Ainda pela manhã, os bispos conheceram os acampamentos Lula Livre, em Moreno, e São Francisco de Assis, em Vitória de Santo Antão. Nos dois, o cenário era o mesmo: casas de madeira com lona plástica, algumas casas de taipa, e muita gente plantando e colhendo. Famílias inteiras à espera da tão sonhada “titularidade da terra” prometida pela Reforma Agrária. O mecanismo do MST, reprovado por imensa parcela de brasileiros, quer garantir, no entanto, a sobrevivência e o crescimento dos mais pobres, sem lugar para morar e terra para produzir. O objetivo maior é, segundo Mansan, o combate à fome. “Através dos acampamentos, produz-se alimentos saudáveis, agroecológicos, e a gente chega dentro das comunidades, organizando as pessoas para preparar esse alimento em refeições para quem precisa”.
A Campanha Mãos Solidárias está presente também em algumas comunidades urbanas. Em Olinda, por exemplo, mulheres em situação de vulnerabilidade, orientadas pelo MST, plantam uma horta no terreno do Educandário Santa Tereza. “O cuidado com a horta funciona como uma terapia ocupacional e as mulheres ainda recebem parte da produção para levar para suas famílias”, explica Daniele dos Santos, uma das responsáveis pelos cursos de formação oferecidos pela Brigada Dom Helder do MST, nos territórios de Olinda e Paulista. “O excedente da produção é levado para as Cozinhas Solidárias”. Daniele sabe bem o que é precisar desse apoio: nasceu num assentamento rural em Santa Maria da Boa Vista – Assentamento Catalunha – no sertão de Pernambuco, onde ainda vivem seus pais. Veio para a capital fazer faculdade e quis colaborar com quem ajudou sua família a conquistar seu espaço. “Sou feliz fazendo o que faço”.
A presença da Igreja nesses lugares leva paz aos corações dos acampados e assentados. Nas palavras deixadas por onde passou, dom Paulo Jackson insistiu no “homem novo” que deve surgir a partir do Movimento. “Importante é fazer com que, dentro dessa luta, haja paz, haja cuidado e respeito com o meio ambiente.
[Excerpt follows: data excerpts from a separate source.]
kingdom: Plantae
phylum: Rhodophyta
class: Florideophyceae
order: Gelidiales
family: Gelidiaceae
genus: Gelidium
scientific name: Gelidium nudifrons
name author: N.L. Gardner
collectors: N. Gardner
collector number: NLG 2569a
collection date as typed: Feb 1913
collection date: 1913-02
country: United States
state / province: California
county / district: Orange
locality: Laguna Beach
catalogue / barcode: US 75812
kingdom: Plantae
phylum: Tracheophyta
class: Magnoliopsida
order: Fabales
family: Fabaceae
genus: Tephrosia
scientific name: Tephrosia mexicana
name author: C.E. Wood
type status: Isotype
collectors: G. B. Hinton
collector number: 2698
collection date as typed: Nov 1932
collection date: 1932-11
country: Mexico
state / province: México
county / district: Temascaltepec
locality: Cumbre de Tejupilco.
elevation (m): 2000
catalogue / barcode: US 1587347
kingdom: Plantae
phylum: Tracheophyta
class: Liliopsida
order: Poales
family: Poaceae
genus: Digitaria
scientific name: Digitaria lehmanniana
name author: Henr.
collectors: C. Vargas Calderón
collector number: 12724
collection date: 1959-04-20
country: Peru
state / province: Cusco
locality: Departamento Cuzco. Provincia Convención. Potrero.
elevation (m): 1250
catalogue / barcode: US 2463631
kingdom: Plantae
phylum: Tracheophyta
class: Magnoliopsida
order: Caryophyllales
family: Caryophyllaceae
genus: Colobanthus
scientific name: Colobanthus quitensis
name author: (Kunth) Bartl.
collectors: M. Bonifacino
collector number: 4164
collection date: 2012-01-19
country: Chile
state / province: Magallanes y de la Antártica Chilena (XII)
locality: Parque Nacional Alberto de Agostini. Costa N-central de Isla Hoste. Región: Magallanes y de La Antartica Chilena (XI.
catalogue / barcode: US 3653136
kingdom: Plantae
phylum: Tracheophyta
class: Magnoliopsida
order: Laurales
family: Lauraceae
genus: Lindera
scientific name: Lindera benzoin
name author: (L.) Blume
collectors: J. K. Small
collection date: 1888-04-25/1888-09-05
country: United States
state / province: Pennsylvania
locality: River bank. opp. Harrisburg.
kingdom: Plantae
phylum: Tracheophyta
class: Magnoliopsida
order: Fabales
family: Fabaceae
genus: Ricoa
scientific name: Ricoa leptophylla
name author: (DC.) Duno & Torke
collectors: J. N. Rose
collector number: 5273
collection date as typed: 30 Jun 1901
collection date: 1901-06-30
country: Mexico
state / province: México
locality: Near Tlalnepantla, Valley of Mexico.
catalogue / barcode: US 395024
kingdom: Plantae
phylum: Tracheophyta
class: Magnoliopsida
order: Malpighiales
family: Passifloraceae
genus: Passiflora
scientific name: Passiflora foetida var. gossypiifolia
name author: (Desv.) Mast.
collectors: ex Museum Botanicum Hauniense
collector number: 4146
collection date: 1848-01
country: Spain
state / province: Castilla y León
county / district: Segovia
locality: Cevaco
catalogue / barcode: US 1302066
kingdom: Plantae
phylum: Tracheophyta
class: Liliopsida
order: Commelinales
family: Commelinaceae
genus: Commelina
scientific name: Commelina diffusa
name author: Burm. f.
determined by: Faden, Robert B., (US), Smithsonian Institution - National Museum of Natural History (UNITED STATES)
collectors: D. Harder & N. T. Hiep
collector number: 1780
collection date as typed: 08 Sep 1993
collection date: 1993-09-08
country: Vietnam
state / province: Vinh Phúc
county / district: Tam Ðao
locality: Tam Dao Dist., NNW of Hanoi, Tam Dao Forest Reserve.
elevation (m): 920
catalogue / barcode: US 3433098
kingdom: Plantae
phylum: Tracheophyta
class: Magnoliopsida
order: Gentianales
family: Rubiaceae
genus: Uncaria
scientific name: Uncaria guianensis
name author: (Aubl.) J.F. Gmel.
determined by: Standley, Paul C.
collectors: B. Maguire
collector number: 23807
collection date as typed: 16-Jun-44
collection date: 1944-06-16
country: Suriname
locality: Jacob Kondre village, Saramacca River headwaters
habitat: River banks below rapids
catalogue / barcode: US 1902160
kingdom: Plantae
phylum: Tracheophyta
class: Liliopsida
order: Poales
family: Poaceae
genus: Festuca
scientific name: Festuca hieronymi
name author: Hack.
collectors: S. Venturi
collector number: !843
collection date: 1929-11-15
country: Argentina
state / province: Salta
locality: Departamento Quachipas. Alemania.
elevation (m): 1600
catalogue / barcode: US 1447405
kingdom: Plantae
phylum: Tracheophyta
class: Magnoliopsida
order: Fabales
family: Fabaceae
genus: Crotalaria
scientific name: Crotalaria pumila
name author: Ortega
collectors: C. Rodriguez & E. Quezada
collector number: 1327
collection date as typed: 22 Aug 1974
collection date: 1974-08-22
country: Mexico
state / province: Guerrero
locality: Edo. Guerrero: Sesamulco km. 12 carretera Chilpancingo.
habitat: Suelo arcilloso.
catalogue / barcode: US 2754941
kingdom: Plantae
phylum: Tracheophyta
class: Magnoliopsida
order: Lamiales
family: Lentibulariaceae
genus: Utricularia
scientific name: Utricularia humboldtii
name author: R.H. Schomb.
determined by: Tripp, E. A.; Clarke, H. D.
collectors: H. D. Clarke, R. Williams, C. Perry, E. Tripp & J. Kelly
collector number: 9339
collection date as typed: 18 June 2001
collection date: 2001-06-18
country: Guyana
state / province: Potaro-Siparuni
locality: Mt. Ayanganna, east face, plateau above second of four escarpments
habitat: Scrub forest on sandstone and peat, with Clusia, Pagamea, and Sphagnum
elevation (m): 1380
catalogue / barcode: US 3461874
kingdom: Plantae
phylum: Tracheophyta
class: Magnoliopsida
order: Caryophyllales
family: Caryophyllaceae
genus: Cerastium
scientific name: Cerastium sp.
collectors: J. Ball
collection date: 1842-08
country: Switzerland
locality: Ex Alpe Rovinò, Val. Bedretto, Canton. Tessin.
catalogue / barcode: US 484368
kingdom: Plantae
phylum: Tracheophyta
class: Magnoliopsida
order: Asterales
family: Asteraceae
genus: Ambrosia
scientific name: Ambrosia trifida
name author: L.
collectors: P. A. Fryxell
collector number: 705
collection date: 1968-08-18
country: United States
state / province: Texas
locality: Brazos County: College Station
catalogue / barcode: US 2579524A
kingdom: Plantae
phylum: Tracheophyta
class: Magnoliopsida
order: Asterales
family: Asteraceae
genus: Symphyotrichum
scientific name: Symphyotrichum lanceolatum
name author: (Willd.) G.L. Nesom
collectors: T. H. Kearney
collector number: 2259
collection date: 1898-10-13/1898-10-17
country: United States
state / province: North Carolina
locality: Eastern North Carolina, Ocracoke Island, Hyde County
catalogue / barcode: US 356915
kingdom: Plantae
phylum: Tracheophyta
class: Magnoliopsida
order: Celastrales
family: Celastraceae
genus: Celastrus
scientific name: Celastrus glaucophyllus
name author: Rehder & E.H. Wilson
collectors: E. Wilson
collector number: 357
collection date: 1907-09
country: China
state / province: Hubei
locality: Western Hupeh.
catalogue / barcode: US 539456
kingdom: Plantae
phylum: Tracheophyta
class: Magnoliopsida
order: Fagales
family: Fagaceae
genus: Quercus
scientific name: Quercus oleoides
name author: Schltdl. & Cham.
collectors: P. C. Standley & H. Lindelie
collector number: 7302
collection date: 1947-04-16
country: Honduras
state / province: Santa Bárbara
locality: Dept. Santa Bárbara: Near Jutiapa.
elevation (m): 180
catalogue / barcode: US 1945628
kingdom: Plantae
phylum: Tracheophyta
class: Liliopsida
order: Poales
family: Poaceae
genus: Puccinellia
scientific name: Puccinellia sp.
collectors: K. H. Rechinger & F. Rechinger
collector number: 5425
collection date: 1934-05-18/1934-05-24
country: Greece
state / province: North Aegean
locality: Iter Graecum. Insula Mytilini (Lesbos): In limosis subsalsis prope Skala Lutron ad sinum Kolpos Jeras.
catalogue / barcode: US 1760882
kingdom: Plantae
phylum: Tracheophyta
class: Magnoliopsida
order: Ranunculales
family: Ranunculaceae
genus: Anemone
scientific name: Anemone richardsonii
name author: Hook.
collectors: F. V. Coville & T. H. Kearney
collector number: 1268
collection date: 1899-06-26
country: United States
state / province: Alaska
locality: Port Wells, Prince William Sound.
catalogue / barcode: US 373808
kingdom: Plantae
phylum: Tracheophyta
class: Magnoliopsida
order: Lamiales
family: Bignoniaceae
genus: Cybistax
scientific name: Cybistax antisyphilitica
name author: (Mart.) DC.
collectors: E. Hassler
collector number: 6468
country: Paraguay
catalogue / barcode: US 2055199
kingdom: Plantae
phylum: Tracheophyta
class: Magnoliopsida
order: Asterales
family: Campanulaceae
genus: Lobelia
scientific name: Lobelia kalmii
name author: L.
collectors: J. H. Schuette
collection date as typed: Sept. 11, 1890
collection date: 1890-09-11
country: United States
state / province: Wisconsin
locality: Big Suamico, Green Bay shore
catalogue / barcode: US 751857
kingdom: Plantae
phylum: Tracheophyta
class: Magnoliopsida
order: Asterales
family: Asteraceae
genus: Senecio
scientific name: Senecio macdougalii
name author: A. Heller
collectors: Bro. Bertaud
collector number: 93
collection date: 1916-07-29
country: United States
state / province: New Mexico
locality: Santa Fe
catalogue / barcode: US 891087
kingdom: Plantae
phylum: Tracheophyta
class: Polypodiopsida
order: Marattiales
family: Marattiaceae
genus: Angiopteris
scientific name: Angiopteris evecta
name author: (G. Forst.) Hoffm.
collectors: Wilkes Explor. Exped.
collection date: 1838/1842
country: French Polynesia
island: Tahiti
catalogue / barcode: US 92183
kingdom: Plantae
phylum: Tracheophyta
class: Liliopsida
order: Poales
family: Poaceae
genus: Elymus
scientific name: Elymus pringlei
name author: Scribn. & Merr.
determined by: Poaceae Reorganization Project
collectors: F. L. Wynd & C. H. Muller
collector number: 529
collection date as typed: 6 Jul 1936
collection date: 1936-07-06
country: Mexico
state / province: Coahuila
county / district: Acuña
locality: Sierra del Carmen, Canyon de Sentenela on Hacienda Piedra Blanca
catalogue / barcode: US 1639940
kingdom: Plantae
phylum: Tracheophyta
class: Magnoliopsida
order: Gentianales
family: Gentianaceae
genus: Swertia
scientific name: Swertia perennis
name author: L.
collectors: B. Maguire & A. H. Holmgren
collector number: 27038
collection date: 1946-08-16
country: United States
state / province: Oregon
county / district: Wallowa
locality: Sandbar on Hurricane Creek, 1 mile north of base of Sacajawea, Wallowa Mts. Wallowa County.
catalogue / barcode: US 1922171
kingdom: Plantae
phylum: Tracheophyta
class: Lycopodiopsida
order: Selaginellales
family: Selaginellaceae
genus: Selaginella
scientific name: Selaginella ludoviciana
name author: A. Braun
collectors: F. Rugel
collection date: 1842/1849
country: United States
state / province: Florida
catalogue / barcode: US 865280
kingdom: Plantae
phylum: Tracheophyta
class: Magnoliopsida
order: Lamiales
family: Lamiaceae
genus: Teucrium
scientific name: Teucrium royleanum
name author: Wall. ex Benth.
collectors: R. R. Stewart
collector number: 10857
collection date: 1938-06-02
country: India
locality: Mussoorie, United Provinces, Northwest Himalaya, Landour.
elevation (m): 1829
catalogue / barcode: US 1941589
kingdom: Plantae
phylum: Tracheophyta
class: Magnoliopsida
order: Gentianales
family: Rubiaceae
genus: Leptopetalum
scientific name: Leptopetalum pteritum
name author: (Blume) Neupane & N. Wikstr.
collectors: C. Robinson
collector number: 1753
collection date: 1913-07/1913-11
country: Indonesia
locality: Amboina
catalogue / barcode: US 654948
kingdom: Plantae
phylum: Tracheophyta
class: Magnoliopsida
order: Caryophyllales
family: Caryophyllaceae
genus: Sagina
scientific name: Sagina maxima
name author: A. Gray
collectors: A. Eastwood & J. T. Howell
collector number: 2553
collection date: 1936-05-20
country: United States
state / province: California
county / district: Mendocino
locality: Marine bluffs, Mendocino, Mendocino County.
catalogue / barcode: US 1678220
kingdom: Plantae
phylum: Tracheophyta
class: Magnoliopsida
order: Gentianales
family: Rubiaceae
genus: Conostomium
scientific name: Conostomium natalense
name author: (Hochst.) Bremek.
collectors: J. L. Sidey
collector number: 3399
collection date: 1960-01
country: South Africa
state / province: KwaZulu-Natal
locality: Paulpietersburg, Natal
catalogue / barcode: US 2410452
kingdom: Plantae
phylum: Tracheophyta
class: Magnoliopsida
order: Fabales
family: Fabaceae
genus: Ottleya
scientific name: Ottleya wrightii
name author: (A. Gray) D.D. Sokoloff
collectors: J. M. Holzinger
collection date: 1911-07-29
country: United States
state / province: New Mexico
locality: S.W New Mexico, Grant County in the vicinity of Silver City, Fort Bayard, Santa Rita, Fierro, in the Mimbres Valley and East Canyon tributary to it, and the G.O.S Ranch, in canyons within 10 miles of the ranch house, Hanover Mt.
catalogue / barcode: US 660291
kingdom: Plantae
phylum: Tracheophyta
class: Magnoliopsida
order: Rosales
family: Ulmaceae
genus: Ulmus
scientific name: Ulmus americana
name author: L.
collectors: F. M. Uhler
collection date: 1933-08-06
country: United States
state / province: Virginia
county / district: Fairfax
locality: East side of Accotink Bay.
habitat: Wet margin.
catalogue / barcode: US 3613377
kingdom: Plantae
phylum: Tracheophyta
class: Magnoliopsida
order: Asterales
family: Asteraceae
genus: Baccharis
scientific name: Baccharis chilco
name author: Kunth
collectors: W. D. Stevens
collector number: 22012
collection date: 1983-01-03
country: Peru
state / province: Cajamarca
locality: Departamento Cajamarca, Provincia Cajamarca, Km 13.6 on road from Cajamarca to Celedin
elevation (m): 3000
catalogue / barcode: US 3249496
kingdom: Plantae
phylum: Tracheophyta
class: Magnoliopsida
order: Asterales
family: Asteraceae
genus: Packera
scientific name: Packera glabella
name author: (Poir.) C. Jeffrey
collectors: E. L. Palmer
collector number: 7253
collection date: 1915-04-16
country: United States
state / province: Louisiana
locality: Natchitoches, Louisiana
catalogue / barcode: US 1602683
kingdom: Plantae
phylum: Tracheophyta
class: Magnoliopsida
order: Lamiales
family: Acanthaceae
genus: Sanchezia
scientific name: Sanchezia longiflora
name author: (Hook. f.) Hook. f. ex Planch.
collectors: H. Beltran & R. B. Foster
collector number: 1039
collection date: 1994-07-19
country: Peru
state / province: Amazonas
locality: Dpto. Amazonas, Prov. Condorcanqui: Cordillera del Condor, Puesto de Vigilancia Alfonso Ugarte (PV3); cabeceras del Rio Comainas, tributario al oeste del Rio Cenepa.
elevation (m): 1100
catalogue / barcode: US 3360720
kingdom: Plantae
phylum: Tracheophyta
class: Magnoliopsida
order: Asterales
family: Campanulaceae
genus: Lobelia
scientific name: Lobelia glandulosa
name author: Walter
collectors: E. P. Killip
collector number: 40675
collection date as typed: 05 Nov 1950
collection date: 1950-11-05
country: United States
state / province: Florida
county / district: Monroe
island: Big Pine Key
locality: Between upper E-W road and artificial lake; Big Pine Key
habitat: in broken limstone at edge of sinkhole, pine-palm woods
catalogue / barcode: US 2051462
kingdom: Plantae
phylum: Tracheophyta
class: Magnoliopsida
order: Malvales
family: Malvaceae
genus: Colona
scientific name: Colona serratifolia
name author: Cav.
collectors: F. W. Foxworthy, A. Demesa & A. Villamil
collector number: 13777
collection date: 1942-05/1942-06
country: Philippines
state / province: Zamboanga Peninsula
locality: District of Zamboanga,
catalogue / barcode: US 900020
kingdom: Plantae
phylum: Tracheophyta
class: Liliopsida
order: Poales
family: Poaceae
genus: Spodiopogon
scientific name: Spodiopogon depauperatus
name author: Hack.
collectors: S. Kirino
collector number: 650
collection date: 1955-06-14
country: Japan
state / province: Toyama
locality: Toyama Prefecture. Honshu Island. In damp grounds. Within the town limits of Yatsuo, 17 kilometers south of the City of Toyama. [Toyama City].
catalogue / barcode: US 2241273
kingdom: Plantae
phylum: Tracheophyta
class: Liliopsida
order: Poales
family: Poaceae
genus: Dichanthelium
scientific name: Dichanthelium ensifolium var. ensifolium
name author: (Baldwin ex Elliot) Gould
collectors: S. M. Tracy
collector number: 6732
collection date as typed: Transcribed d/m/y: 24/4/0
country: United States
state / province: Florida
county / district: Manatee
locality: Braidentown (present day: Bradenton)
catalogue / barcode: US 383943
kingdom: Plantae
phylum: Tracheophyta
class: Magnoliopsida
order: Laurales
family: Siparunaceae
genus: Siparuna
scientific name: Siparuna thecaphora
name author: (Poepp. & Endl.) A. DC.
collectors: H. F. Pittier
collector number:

Não basta ocupar e conquistar a terra, mas construir a paz com valores solidários, respeito à natureza, cuidado com o descarte do lixo, cuidado com o outro através da partilha”, disse dom Paulo. “Fazer nascer um homem novo, uma mulher nova, construtores de um mundo melhor a partir de suas atitudes responsáveis e cidadãs”.
Dentre os momentos vividos pelos bispos nesta quinta-feira, houve plantio de árvore, colheita de macaxeira, visita a uma plantação experimental de arroz, conversas com o povo, orações e bênçãos. No período da tarde, o cenário mudou, mas a luta não. Dom Paulo Jackson foi com o MST até um dos locais beneficiados pela Campanha Mãos Solidárias: a Comunidade do Bode, no bairro do Pina, pertinho do conhecido bairro de Boa Viagem. De barco, o bispo enfrentou o difícil acesso às palafitas para distribuir as cestas de legumes, frutas, raízes e verduras vindas dos acampamentos. Um trabalho necessário num local que impressiona, não somente pelas condições precárias de habitação, mas pelo contraste social à volta. “É triste ver a discrepância de realidades: olhar da janela de uma palafita para os espigões caríssimos de Boa Viagem”, comentou o arcebispo de Olinda e Recife. “A Igreja precisa estar ao lado desses irmãos tão sofridos: são todos filhos de Deus, fazem parte de nossas comunidades eclesiais, de nossas paróquias, e merecem atenção, cuidado e ajuda da Igreja, no que for possível”.